▶ **Work request**
Print the data below exactly as it appears.

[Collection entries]
== Segment start ==
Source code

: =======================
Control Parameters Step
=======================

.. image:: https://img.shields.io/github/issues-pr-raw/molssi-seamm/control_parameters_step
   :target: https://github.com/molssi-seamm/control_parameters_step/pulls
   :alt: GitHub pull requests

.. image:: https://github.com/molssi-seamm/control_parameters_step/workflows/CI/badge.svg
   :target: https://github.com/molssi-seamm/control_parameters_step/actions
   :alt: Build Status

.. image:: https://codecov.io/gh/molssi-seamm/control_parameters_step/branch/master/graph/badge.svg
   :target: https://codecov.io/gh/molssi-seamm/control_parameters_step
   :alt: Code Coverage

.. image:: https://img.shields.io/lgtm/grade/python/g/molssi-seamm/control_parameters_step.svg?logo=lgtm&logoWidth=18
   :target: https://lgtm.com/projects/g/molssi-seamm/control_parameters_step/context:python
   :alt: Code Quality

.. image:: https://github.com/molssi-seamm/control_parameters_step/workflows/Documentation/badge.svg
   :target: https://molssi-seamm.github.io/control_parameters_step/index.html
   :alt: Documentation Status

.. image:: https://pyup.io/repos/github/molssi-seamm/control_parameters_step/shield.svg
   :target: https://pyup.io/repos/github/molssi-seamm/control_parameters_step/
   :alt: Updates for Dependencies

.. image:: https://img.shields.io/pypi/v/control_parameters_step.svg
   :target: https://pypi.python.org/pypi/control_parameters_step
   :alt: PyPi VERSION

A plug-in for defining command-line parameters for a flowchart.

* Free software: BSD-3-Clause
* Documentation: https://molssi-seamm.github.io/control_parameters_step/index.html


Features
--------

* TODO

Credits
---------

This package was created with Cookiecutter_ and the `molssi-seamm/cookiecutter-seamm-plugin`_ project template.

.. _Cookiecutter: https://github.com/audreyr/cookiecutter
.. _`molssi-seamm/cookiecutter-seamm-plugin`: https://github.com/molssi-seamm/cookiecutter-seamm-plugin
== Segment end ==
▶ **Answer to this task**
Source code

: =======================
Control Parameters Step
=======================

.. image:: https://img.shields.io/github/issues-pr-raw/molssi-seamm/control_parameters_step
   :target: https://github.com/molssi-seamm/control_parameters_step/pulls
   :alt: GitHub pull requests

.. image:: https://github.com/molssi-seamm/control_parameters_step/workflows/CI/badge.svg
   :target: https://github.com/molssi-seamm/control_parameters_step/actions
   :alt: Build Status

.. image:: https://codecov.io/gh/molssi-seamm/control_parameters_step/branch/master/graph/badge.svg
   :target: https://codecov.io/gh/molssi-seamm/control_parameters_step
   :alt: Code Coverage

.. image:: https://img.shields.io/lgtm/grade/python/g/molssi-seamm/control_parameters_step.svg?logo=lgtm&logoWidth=18
   :target: https://lgtm.com/projects/g/molssi-seamm/control_parameters_step/context:python
   :alt: Code Quality

.. image:: https://github.com/molssi-seamm/control_parameters_step/workflows/Documentation/badge.svg
   :target: https://molssi-seamm.github.io/control_parameters_step/index.html
   :alt: Documentation Status

.. image:: https://pyup.io/repos/github/molssi-seamm/control_parameters_step/shield.svg
   :target: https://pyup.io/repos/github/molssi-seamm/control_parameters_step/
   :alt: Updates for Dependencies

.. image:: https://img.shields.io/pypi/v/control_parameters_step.svg
   :target: https://pypi.python.org/pypi/control_parameters_step
   :alt: PyPi VERSION

A plug-in for defining command-line parameters for a flowchart.

* Free software: BSD-3-Clause
* Documentation: https://molssi-seamm.github.io/control_parameters_step/index.html


Features
--------

* TODO

Credits
---------

This package was created with Cookiecutter_ and the `molssi-seamm/cookiecutter-seamm-plugin`_ project template.

.. _Cookiecutter: https://github.com/audreyr/cookiecutter
.. _`molssi-seamm/cookiecutter-seamm-plugin`: https://github.com/molssi-seamm/cookiecutter-seamm-plugin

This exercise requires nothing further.